DOI: 10.1136/flgastro-2025-103569 ISSN: 2041-4137

Management of gastric neoplasia

Sonmoon Mohapatra, Robert Klimkowski, Ashutosh Mohapatra, Massimiliano di Pietro

Despite a decreasing incidence, gastric cancer remains the sixth most common cancer and the third most common cause of cancer-related death worldwide, underscoring the importance of early diagnosis to enable curative treatment. Most gastric cancers are preceded by pre-cancerous conditions, including chronic atrophic gastritis and gastric intestinal metaplasia, with Helicobacter pylori infection and autoimmunity being the strongest pathogenetic factors.
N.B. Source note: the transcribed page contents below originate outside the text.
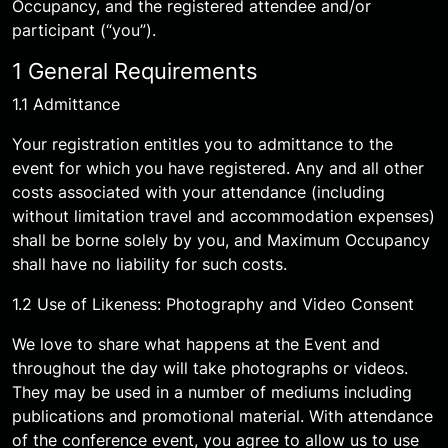
Occupancy, and the registered attendee and/or
participant (“you”).
1 General Requirements
1.1 Admittance
Your registration entitles you to admittance to the
event for which you have registered. Any and all other
costs associated with your attendance (including
without limitation travel and accommodation expenses)
shall be borne solely by you, and Maximum Occupancy
shall have no liability for such costs.
1.2 Use of Likeness: Photography and Video Consent
We love to share what happens at the Event and
throughout the day will take photographs or videos.
They may be used in a number of mediums including
publications and promotional material. With attendance
of the conference event, you agree to allow us to use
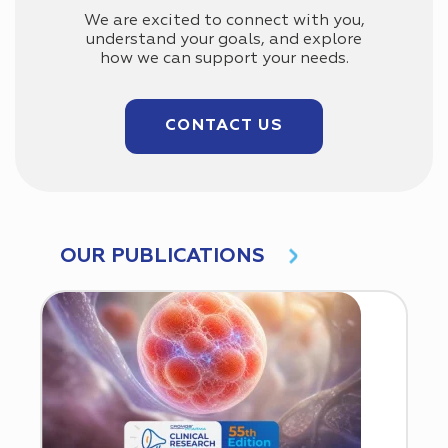
We are excited to connect with you,
understand your goals, and explore
how we can support your needs.
CONTACT US
OUR PUBLICATIONS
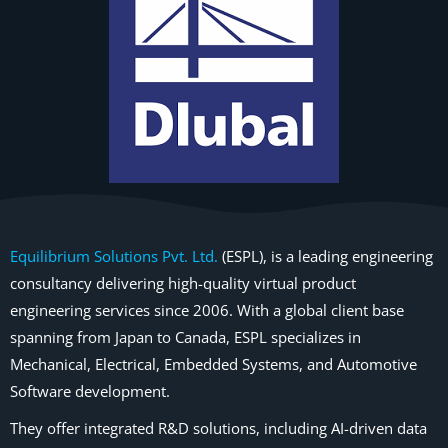
Equilibrium Solutions Pvt. Ltd.
(ESPL), is a leading engineering
consultancy delivering high-quality virtual product
engineering services since 2006. With a global client base
spanning from Japan to Canada, ESPL specializes in
Mechanical, Electrical, Embedded Systems, and Automotive
Software development.
They offer integrated R&D solutions, including AI-driven data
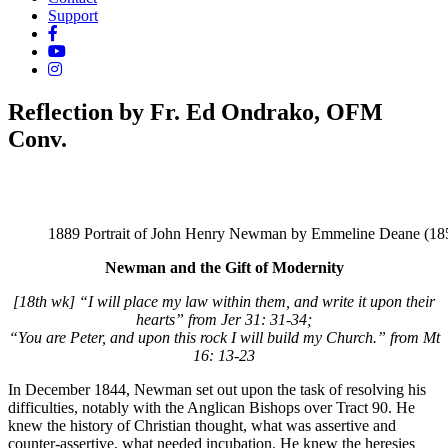
Support
Reflection by Fr. Ed Ondrako, OFM
Conv.
1889 Portrait of John Henry Newman by Emmeline Deane (18
Newman and the Gift of Modernity
[18th wk] “I will place my law within them, and write it upon their
hearts” from Jer 31: 31-34;
“You are Peter, and upon this rock I will build my Church.” from Mt
16: 13-23
In December 1844, Newman set out upon the task of resolving his
difficulties, notably with the Anglican Bishops over Tract 90. He
knew the history of Christian thought, what was assertive and
counter-assertive, what needed incubation. He knew the heresies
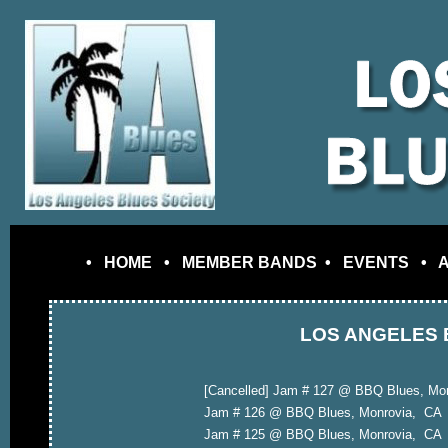
•
HOME
•
MEMBER BANDS
•
EVENTS
•
LOS ANGELES 
[Cancelled] Jam # 127 @ BBQ Blues, Mo
Jam # 126 @ BBQ Blues, Monrovia, CA
Jam # 125 @ BBQ Blues, Monrovia, CA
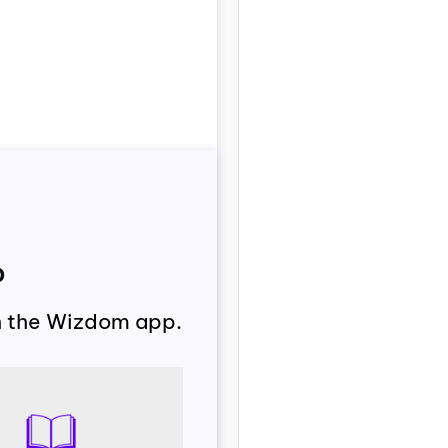
p
th the Wizdom app.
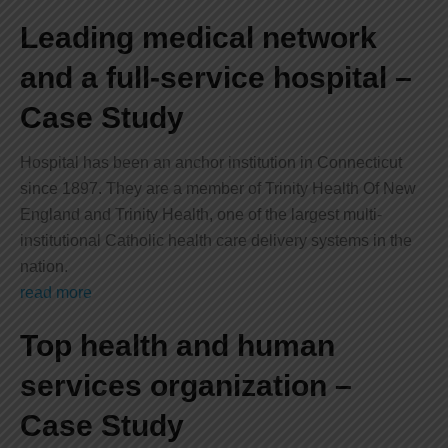
Leading medical network
and a full-service hospital –
Case Study
Hospital has been an anchor institution in Connecticut
since 1897. They are a member of Trinity Health Of New
England and Trinity Health, one of the largest multi-
institutional Catholic health care delivery systems in the
nation.
read more
Top health and human
services organization –
Case Study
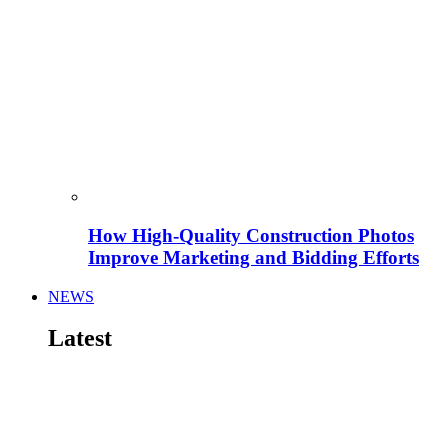
How High-Quality Construction Photos
Improve Marketing and Bidding Efforts
NEWS
Latest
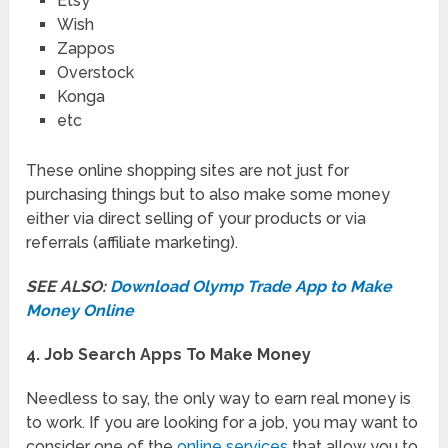
Etsy
Wish
Zappos
Overstock
Konga
etc
These online shopping sites are not just for
purchasing things but to also make some money
either via direct selling of your products or via
referrals (affiliate marketing).
SEE ALSO:
Download Olymp Trade App to Make
Money Online
4. Job Search Apps To Make Money
Needless to say, the only way to earn real money is
to work. If you are looking for a job, you may want to
consider one of the
online services
that allow you to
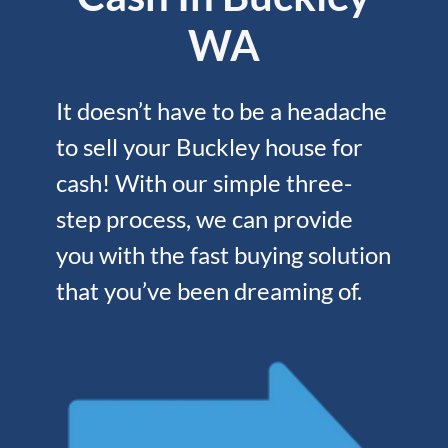
WA
It doesn’t have to be a headache
to sell your Buckley house for
cash! With our simple three-
step process, we can provide
you with the fast buying solution
that you’ve been dreaming of.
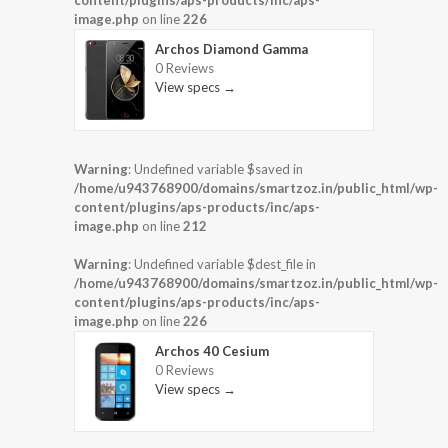
content/plugins/aps-products/inc/aps-
image.php
on line
226
Archos Diamond Gamma
0 Reviews
View specs →
Warning
: Undefined variable $saved in
/home/u943768900/domains/smartzoz.in/public_html/wp-
content/plugins/aps-products/inc/aps-
image.php
on line
212
Warning
: Undefined variable $dest_file in
/home/u943768900/domains/smartzoz.in/public_html/wp-
content/plugins/aps-products/inc/aps-
image.php
on line
226
Archos 40 Cesium
0 Reviews
View specs →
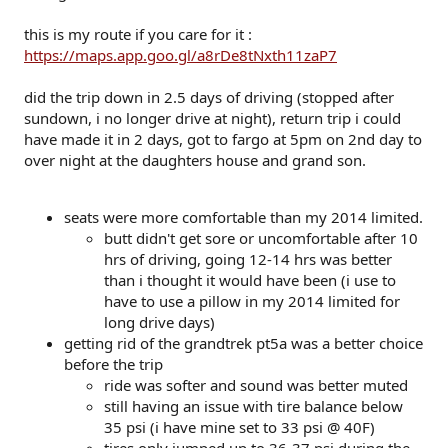
this is my route if you care for it :
https://maps.app.goo.gl/a8rDe8tNxth11zaP7
did the trip down in 2.5 days of driving (stopped after
sundown, i no longer drive at night), return trip i could
have made it in 2 days, got to fargo at 5pm on 2nd day to
over night at the daughters house and grand son.
seats were more comfortable than my 2014 limited.
butt didn't get sore or uncomfortable after 10
hrs of driving, going 12-14 hrs was better
than i thought it would have been (i use to
have to use a pillow in my 2014 limited for
long drive days)
getting rid of the grandtrek pt5a was a better choice
before the trip
ride was softer and sound was better muted
still having an issue with tire balance below
35 psi (i have mine set to 33 psi @ 40F)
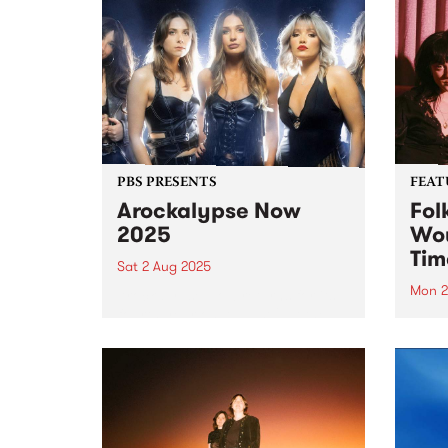
PBS PRESENTS
FEAT
Arockalypse Now
Fol
2025
Wou
Tim
Sat 2 Aug 2025
Mon 2
Arockalypse Now returns for its
fourth year on August 2 at the
This 
Westernport Hotel, San Remo
Now 
with an explosive lineup! Get
debu
ready for an epic night with Hot
Folk 
Machine, Willie J's 6V6's, PIzza
schoo
Death, Space...
Jeani
Sincl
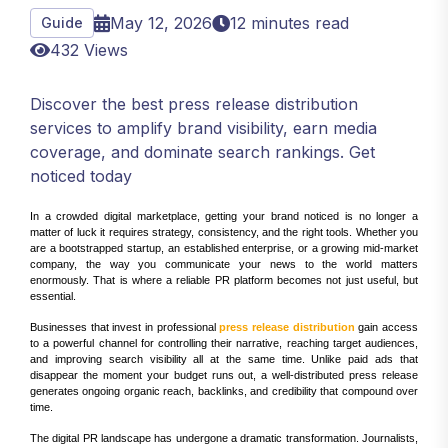
May 12, 2026
12 minutes read
Guide
432 Views
Discover the best press release distribution
services to amplify brand visibility, earn media
coverage, and dominate search rankings. Get
noticed today
In a crowded digital marketplace, getting your brand noticed is no longer a
matter of luck it requires strategy, consistency, and the right tools. Whether you
are a bootstrapped startup, an established enterprise, or a growing mid-market
company, the way you communicate your news to the world matters
enormously. That is where a reliable PR platform becomes not just useful, but
essential.
Businesses that invest in professional
press release distribution
gain access
to a powerful channel for controlling their narrative, reaching target audiences,
and improving search visibility all at the same time. Unlike paid ads that
disappear the moment your budget runs out, a well-distributed press release
generates ongoing organic reach, backlinks, and credibility that compound over
time.
The digital PR landscape has undergone a dramatic transformation. Journalists,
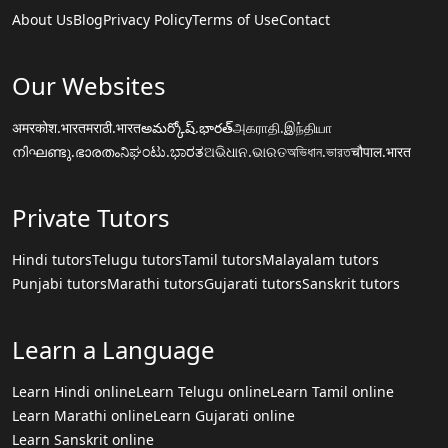
About Us
Blog
Privacy Policy
Terms of Use
Contact
Our Websites
अमरकोश.भारत
मराठी.भारत
అమర్కోష్.భారత్
அகராதி.இந்தியா
നിഘണ്ടു.ഭാരതം
ನಿಘಂಟು.ಭಾರತ
ଅଭିଧାନ.ଭାରତ
অভিধান.ভারত
चौपाल.भारत
Private Tutors
Hindi tutors
Telugu tutors
Tamil tutors
Malayalam tutors
Punjabi tutors
Marathi tutors
Gujarati tutors
Sanskrit tutors
Learn a Language
Learn Hindi online
Learn Telugu online
Learn Tamil online
Learn Marathi online
Learn Gujarati online
Learn Sanskrit online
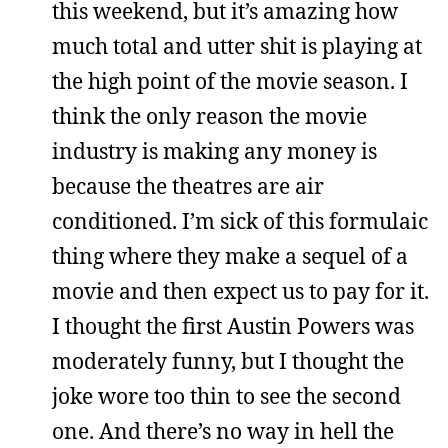
this weekend, but it’s amazing how
much total and utter shit is playing at
the high point of the movie season. I
think the only reason the movie
industry is making any money is
because the theatres are air
conditioned. I’m sick of this formulaic
thing where they make a sequel of a
movie and then expect us to pay for it.
I thought the first Austin Powers was
moderately funny, but I thought the
joke wore too thin to see the second
one. And there’s no way in hell the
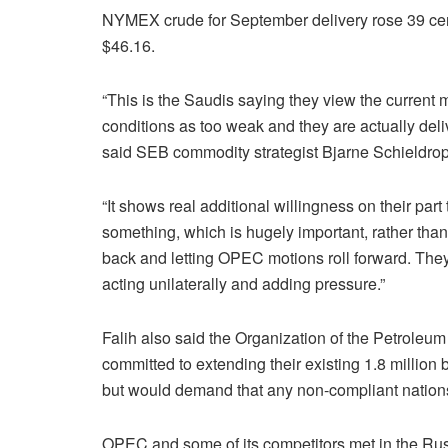
NYMEX crude for September delivery rose 39 cen
$46.16.
“This is the Saudis saying they view the current 
conditions as too weak and they are actually deli
said SEB commodity strategist Bjarne Schieldrop
“It shows real additional willingness on their part 
something, which is hugely important, rather than 
back and letting OPEC motions roll forward. They
acting unilaterally and adding pressure.”
Falih also said the Organization of the Petrole
committed to extending their existing 1.8 millio
but would demand that any non-compliant nations
OPEC and some of its competitors met in the Russ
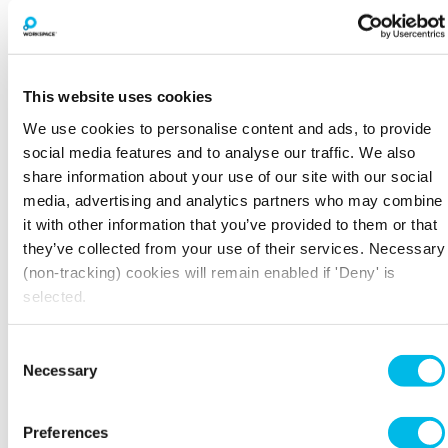
This website uses cookies
We use cookies to personalise content and ads, to provide
social media features and to analyse our traffic. We also
share information about your use of our site with our social
media, advertising and analytics partners who may combine
it with other information that you’ve provided to them or that
BOOK A VIEWING
they’ve collected from your use of their services. Necessary
(non-tracking) cookies will remain enabled if 'Deny' is
selected.
LARGER SPACES
Consent
Necessary
Selection
Preferences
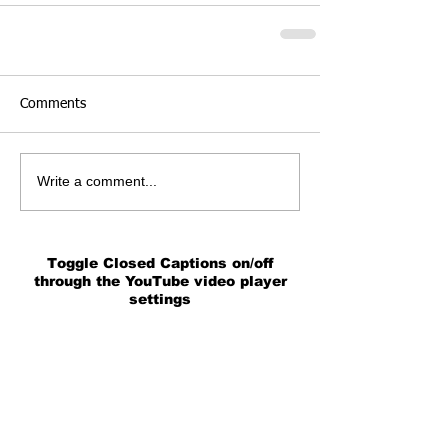
Comments
Write a comment...
Toggle Closed Captions on/off
through the YouTube video player
settings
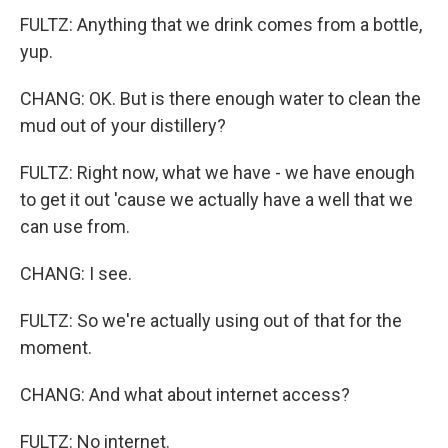
FULTZ: Anything that we drink comes from a bottle,
yup.
CHANG: OK. But is there enough water to clean the
mud out of your distillery?
FULTZ: Right now, what we have - we have enough
to get it out 'cause we actually have a well that we
can use from.
CHANG: I see.
FULTZ: So we're actually using out of that for the
moment.
CHANG: And what about internet access?
FULTZ: No internet.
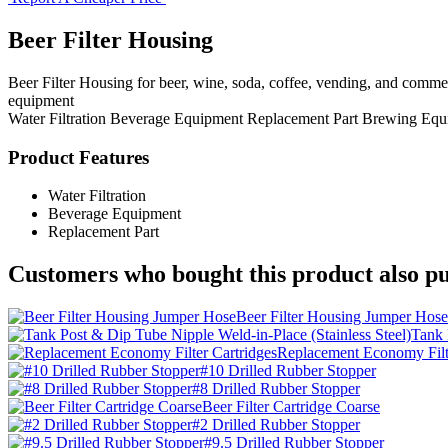
Beer Filter Housing
Beer Filter Housing for beer, wine, soda, coffee, vending, and comme
equipment
Water Filtration
Beverage Equipment
Replacement Part
Brewing Equ
Product Features
Water Filtration
Beverage Equipment
Replacement Part
Customers who bought this product also pu
Beer Filter Housing Jumper Hose
Tank 
Replacement Economy Filte
#10 Drilled Rubber Stopper
#8 Drilled Rubber Stopper
Beer Filter Cartridge Coarse
#2 Drilled Rubber Stopper
#9.5 Drilled Rubber Stopper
Increasing quality of endoscopy systems along with widespread availability of image-enhanced and magnification endoscopy have significantly improved our chances of early detection and have created opportunities to predict the pathological features of premalignant conditions and early malignant lesions. Over the past two decades, there has been a paradigm shift in the management of early gastric cancer, with expanding indications for organ-sparing treatments, particularly endoscopic submucosal dissection. En bloc resection allows precise staging and risk stratification based on depth of invasion, grade of differentiation and presence of lymph-vascular invasion, thereby allowing tailored treatment. Looking ahead, future advancements are likely to include opportunities for broader screening through blood-based technologies, improved detection with artificial intelligence and more refined risk stratification using molecular biomarkers.